[[ Data for review open ]]
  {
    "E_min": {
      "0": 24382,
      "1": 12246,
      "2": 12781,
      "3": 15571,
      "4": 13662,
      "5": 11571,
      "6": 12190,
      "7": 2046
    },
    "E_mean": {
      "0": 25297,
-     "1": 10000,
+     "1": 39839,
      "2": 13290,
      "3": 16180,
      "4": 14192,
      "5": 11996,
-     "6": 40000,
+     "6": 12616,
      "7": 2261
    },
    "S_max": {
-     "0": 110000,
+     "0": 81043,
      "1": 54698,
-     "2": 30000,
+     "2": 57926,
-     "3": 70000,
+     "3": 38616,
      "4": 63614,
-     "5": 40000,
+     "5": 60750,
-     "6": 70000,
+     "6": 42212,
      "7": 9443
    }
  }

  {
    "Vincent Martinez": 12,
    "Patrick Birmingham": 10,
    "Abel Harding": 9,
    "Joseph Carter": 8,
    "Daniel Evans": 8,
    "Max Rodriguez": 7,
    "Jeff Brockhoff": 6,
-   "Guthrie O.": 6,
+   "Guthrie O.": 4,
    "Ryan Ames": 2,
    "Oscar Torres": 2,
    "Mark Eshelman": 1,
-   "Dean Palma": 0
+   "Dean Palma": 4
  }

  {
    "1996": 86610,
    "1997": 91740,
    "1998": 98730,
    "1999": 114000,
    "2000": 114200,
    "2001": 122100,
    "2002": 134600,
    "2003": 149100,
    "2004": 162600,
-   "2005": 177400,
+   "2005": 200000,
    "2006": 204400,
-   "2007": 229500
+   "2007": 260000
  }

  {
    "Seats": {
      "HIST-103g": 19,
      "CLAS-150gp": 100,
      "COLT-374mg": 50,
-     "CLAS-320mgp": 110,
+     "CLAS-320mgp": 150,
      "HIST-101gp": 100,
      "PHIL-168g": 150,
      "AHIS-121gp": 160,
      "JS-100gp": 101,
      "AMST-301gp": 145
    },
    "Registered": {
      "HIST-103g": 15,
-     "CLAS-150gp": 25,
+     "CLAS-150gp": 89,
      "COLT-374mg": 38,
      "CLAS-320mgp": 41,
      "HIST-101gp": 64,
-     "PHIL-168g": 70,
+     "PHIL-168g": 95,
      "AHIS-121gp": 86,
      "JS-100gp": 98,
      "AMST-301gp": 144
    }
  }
[[ Data for review closed ]]
[[ Data for review open ]]
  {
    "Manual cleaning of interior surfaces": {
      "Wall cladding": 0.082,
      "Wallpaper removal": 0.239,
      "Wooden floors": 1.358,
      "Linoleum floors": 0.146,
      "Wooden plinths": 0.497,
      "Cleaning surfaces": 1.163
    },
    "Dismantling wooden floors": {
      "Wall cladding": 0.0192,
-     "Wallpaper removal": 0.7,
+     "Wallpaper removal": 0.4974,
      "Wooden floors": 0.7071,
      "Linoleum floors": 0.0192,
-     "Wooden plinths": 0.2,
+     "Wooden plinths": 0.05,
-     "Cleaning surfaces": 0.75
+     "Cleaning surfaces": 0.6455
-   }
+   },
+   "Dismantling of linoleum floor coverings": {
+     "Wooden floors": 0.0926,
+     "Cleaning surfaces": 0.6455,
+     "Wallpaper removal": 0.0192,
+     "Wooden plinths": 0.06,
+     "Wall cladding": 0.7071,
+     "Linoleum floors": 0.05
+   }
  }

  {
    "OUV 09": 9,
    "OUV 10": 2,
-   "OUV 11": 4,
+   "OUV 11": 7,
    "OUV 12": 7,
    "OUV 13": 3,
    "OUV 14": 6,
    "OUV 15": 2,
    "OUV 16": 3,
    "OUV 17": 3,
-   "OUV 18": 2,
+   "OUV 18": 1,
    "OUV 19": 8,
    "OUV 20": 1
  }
[[ Data for review closed ]]
**Task to carry out:**
Wherever a line in the data above contains the word "removal", copy that line.

**Written answer:**
      "Wallpaper removal": 0.239,
-     "Wallpaper removal": 0.7,
+     "Wallpaper removal": 0.4974,
+     "Wallpaper removal": 0.0192,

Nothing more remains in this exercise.